> Complete o seguinte:
1. Indique se cada afirmação abaixo está de acordo com a crítica, respondendo sim ou não e citando as palavras dela que decidem a questão: (a) a companhia Granhøj Dans é sueca; (b) o espetáculo foi apresentado no teatro do SESC Vila Mariana; (c) a história original se passa numa feira de rua.
2. Liste todos os tipos de criação que, segundo a crítica, o Petrushka de Fokine unia.
3. Traduza para o inglês esta frase da crítica: "Dentre as atrações, se destaca um teatro de marionetes, trazidas à vida por um mágico."

> Trecho:
┄┄┄┄┄┄

Críticas

Petrushka Extended | Granhøj Dans

O Petrushka de 1911 serve de inspiração para Palle Granhøj numa criação que estende as interpretações dessa obra para os dias de hoje, transportando a visão que ela então nos dava dos bastidores de um teatro de marionetes, para os bastidores atuais de uma criação em dança contemporânea. Intrigante e inovador, o trabalho da companhia dinamarquesa Granhøj Dans é criticado no Da Quarta Parede.

A companhia dinamarquesa Granhøj Dans esteve em curta temporada no teatro do SESC Vila Mariana com o espetáculo Petrushka Revisited, que coloca em cena uma situação de uma encenação dentro de outra encenação, na qual presenciamos um processo de montagem de uma versão do Petrushka, a partir da trilha sonora original de Stravisnky, e com grande carga de referência à obra que Michel Fokine coreografou para os Ballets Russes de Diaghilev em 1911.

Uma das produções mais populares dos Ballets Russes, o Petrushka de Fokine seguia os princípios de arte-total que buscava Diaghilev, unindo criação musical, coreográfica e visual para a composição de um todo que discutisse não só seu tema, mas também as formas de se fazer dança daquele momento. A história original coloca o público dentro de uma feira de rua, um carnaval russo, com suas diversas atrações. Dentre as atrações, se destaca um teatro de marionetes, trazidas à vida por um mágico.

┄┄┄┄┄┄

> Informações fornecidas:

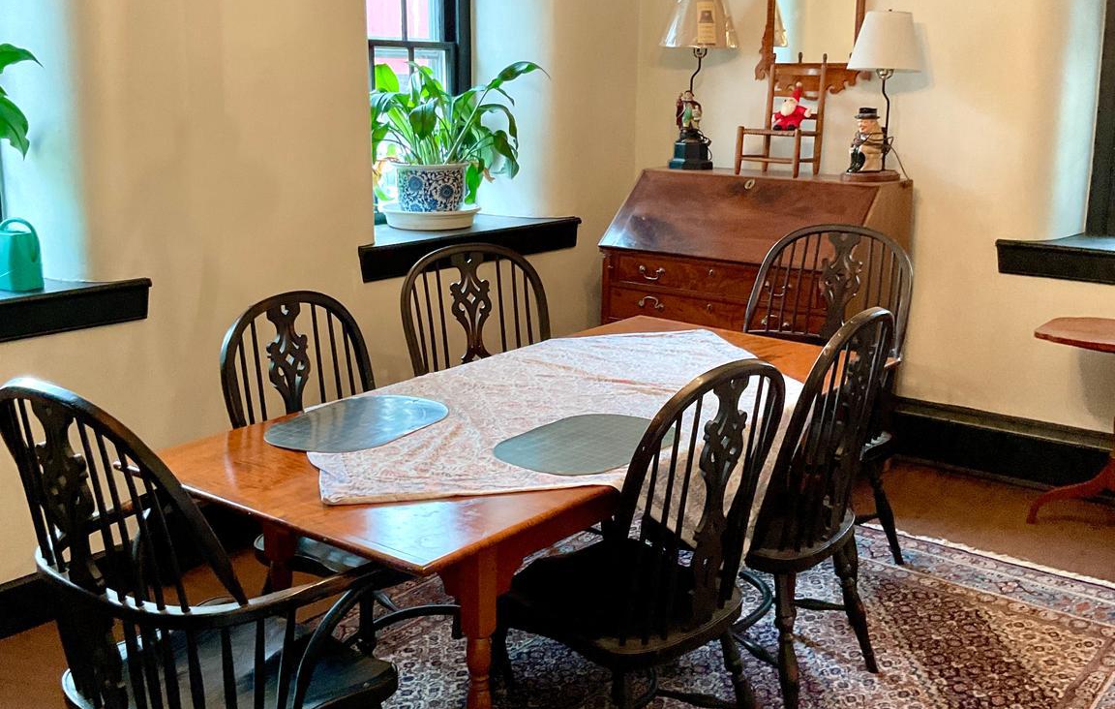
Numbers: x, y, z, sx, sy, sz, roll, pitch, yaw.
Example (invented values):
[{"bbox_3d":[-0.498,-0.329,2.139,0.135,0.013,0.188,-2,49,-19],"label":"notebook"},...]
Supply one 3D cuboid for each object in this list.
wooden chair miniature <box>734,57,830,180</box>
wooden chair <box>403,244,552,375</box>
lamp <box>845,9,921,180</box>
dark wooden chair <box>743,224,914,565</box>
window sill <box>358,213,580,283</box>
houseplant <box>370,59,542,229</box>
[{"bbox_3d":[0.869,-0.922,4.810,0.290,0.470,0.250,10,16,37],"label":"wooden chair miniature"},{"bbox_3d":[-0.121,0.202,3.605,0.490,0.985,0.585,-8,15,-33],"label":"wooden chair"},{"bbox_3d":[1.186,-0.947,4.545,0.300,0.640,0.290,10,16,37],"label":"lamp"},{"bbox_3d":[0.725,0.141,3.810,0.620,1.020,0.600,11,16,38],"label":"dark wooden chair"},{"bbox_3d":[-0.454,-0.432,4.794,0.410,0.112,1.205,10,16,37],"label":"window sill"},{"bbox_3d":[-0.422,-0.778,4.664,0.580,0.620,0.640,10,16,37],"label":"houseplant"}]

┄┄┄┄┄┄

> Respostas:
1.
(a) Não: "A companhia dinamarquesa Granhøj Dans".
(b) Sim: "esteve em curta temporada no teatro do SESC Vila Mariana".
(c) Sim: "A história original coloca o público dentro de uma feira de rua, um carnaval russo".

2. Criação musical; criação coreográfica; criação visual.

3. Among the attractions, a marionette theater stands out, its marionettes brought to life by a magician.